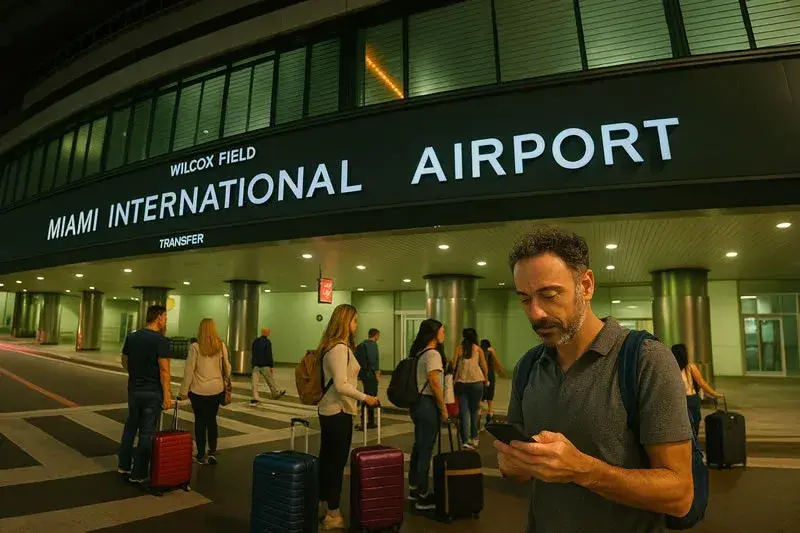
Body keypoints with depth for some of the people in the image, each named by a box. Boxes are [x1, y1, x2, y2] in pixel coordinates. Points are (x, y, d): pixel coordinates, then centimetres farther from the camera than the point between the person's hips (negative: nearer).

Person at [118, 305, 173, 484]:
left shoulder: (131, 337, 5)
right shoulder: (161, 341, -17)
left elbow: (124, 361, 16)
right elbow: (164, 370, -19)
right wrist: (167, 396, -16)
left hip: (133, 389, 7)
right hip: (152, 392, -7)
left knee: (130, 426, 22)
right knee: (147, 432, 3)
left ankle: (123, 465, 31)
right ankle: (138, 473, 11)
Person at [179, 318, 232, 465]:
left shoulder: (195, 347, -10)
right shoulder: (221, 346, -2)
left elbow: (189, 370, -8)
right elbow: (227, 367, 6)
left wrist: (184, 391, 0)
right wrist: (227, 381, 23)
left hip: (199, 390, -3)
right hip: (217, 389, 3)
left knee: (200, 421, 9)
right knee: (212, 420, 17)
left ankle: (201, 456, 16)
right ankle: (212, 452, 17)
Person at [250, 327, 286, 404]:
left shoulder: (255, 341, 8)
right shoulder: (267, 342, -12)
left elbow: (253, 354, 16)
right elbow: (269, 355, -17)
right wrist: (272, 366, -13)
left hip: (256, 365, 5)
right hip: (265, 365, -4)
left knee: (255, 381, -2)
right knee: (271, 380, 12)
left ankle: (255, 398, -11)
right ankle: (276, 394, 29)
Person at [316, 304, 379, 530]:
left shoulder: (334, 346, 11)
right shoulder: (339, 348, -20)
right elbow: (341, 385, -25)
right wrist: (365, 397, -16)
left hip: (330, 410, 10)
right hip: (338, 412, -10)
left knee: (327, 459, 18)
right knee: (337, 461, 1)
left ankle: (322, 505, 31)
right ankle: (333, 514, 13)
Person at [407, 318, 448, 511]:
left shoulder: (419, 353, 12)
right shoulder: (433, 354, -15)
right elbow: (434, 383, -19)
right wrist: (443, 408, -12)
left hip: (417, 402, 9)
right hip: (428, 404, -9)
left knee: (418, 446, 17)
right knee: (426, 450, 0)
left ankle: (414, 488, 29)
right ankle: (423, 496, 9)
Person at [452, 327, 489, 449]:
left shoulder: (459, 348, 5)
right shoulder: (478, 349, 4)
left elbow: (453, 365, 0)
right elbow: (484, 367, 4)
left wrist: (453, 378, 12)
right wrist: (486, 380, 19)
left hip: (461, 383, 0)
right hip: (476, 381, 0)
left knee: (463, 411, 2)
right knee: (475, 410, 14)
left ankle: (465, 441, -4)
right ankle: (474, 438, 21)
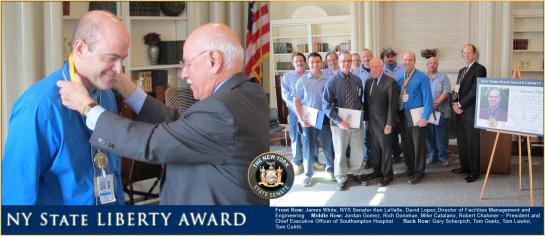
════════════════
:: To do ::
Transcribe the records above exactly, beginning at the line that contains "right shoulder: (221, 346, -2)" and ending with the line that contains "right ankle: (423, 496, 9)", both included, and nothing else.

:: Solution for this exercise ::
right shoulder: (221, 346, -2)
left elbow: (189, 370, -8)
right elbow: (227, 367, 6)
left wrist: (184, 391, 0)
right wrist: (227, 381, 23)
left hip: (199, 390, -3)
right hip: (217, 389, 3)
left knee: (200, 421, 9)
right knee: (212, 420, 17)
left ankle: (201, 456, 16)
right ankle: (212, 452, 17)
Person at [250, 327, 286, 404]:
left shoulder: (255, 341, 8)
right shoulder: (267, 342, -12)
left elbow: (253, 354, 16)
right elbow: (269, 355, -17)
right wrist: (272, 366, -13)
left hip: (256, 365, 5)
right hip: (265, 365, -4)
left knee: (255, 381, -2)
right knee: (271, 380, 12)
left ankle: (255, 398, -11)
right ankle: (276, 394, 29)
Person at [316, 304, 379, 530]:
left shoulder: (334, 346, 11)
right shoulder: (339, 348, -20)
right elbow: (341, 385, -25)
right wrist: (365, 397, -16)
left hip: (330, 410, 10)
right hip: (338, 412, -10)
left knee: (327, 459, 18)
right knee: (337, 461, 1)
left ankle: (322, 505, 31)
right ankle: (333, 514, 13)
Person at [407, 318, 448, 511]:
left shoulder: (419, 353, 12)
right shoulder: (433, 354, -15)
right elbow: (434, 383, -19)
right wrist: (443, 408, -12)
left hip: (417, 402, 9)
right hip: (428, 404, -9)
left knee: (418, 446, 17)
right knee: (426, 450, 0)
left ankle: (414, 488, 29)
right ankle: (423, 496, 9)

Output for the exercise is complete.